In 1930, the International Commerce Commission required trucks and slow moving vehicles on the road to have minimum requirements of both lighting and safety devices.  Embury patented designs around those new requirements and introduced several new lines, including the venerable number 40, a contractor’s lantern that could also be used on trucks. These didn’t come with clear globes because they were designed as warning lights, not lights to see by. They had a large tank which allowed them to burn for a long period of time and stay stable in windy conditions. Other developments at this time were roadside torches and a line of truck lanterns. 

In 1936, William turned the business over to his three sons: Philip, William and Frederick, although he still was involved in the business. The sons realized they needed a new design, and the result was the Air Pilot, a general purpose lantern produced up to 1953. This was also the period when they started private labeling for various companies.

During World War II, the Navy contracted Embury to develop an emergency light in case a ship lost its electrical power. A battery powered lantern was developed, which contained a relay and was connected to the ship’s electrical system. As long as the ship had electrical power, the relay was open and kept the battery off; if the ship lost its power, the relay closed and the battery took over.

By the end of WW II, demand for lanterns was diminishing, mainly due to the Rural Electrification Act passed under President Franklin D. Roosevelt.

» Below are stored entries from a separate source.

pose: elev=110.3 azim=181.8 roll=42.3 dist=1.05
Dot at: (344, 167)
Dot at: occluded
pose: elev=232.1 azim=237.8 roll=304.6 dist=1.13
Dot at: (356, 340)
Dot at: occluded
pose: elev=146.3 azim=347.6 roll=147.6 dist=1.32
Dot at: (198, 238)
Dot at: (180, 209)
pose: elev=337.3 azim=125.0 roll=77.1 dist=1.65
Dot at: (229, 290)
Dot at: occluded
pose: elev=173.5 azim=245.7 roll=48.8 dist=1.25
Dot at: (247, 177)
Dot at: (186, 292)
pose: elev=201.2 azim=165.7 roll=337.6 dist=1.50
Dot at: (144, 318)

However, there was still a demand for lanterns in Europe because the war had destroyed most of the power grids, and this along with contractor lanterns kept the company afloat for a few more years.

Although Embury had become one of the largest lantern companies, second only to Dietz, and had sold 17 million products, management decided that it was no longer feasible to stay in business.  In 1952, negotiations were started with rival Dietz for Dietz to purchase the company, and by 1953, the era of Warsaw’s Embury Lantern Company had come to a close.